Google and the European Union have been warring against one another for years, and the latest fight came to a dramatic close on Tuesday following the conclusion of an antitrust investigation. In a statement obtained by the New York Times, E.U. antitrust chief Margrethe Vestager declared the Silicon Valley darling would have to fork over a massive fine of $2.7 billion (€2.4 billion) and make significant changes to its current business practices abroad in order to follow the letter of Europe’s competition laws.

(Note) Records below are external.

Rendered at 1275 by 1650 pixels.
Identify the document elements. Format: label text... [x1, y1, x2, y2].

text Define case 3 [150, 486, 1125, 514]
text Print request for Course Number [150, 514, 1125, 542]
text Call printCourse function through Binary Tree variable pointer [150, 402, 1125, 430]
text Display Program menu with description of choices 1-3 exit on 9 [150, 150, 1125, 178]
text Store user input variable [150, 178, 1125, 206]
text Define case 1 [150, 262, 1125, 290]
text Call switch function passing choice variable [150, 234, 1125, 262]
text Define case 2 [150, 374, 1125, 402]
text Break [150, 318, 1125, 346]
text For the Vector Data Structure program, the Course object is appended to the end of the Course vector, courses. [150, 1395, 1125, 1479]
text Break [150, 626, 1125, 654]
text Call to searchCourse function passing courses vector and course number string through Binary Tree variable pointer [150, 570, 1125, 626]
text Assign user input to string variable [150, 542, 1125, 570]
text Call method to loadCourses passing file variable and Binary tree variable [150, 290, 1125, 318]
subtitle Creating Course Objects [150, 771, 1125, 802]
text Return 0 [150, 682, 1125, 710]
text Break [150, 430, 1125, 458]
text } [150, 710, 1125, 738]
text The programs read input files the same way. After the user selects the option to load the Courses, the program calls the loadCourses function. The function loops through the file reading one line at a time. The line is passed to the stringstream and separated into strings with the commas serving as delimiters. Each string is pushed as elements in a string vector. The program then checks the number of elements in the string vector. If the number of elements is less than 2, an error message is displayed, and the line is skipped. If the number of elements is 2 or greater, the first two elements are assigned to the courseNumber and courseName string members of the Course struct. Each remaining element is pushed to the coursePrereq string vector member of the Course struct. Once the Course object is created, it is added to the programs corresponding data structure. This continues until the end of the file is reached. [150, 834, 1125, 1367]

As the Times notes, the E.U. antitrust fine pales in comparison to Google’s annual revenue of $90 billion. Yet the amount is more than double those experts were suggesting the governing body would levy against the technology giant the day before, which suggests Vestager is essentially “[claiming] to being the Western world’s most active regulator of digital services.” After all, when addressing the matter on Tuesday, Vestager explained, “In Europe, companies must compete on the merits regardless if they are European or not. What Google has done is illegal under E.U. antitrust rules.” Some more:
[In] recent years, Ms. Vestager has demanded that Apple repay $14.5 billion in back taxes in Ireland, opened an investigation into Amazon’s tax practices in Europe and raised concerns about Facebook’s gathering and handling of data. The companies deny any wrongdoing.
In targeting the activities of these digital giants, experts say, European authorities are laying down a marker for more hands-on control of how the digital world operates.
The fine of $2.7 billion is noteworthy, and the precedent the E.U. hopes to set with it will surely affect future digital business practices in Europe and the potential antitrust investigations they engender. That said, the Times adds that interest in the money may quickly fall to Google’s coming battle to defend its “crown jewel” — the search algorithm on which the entire company was initially founded. The kind of regulation the E.U. seeks to employ may include access to such secrets, which can expose Google’s money-maker to the prying eyes of its competitors.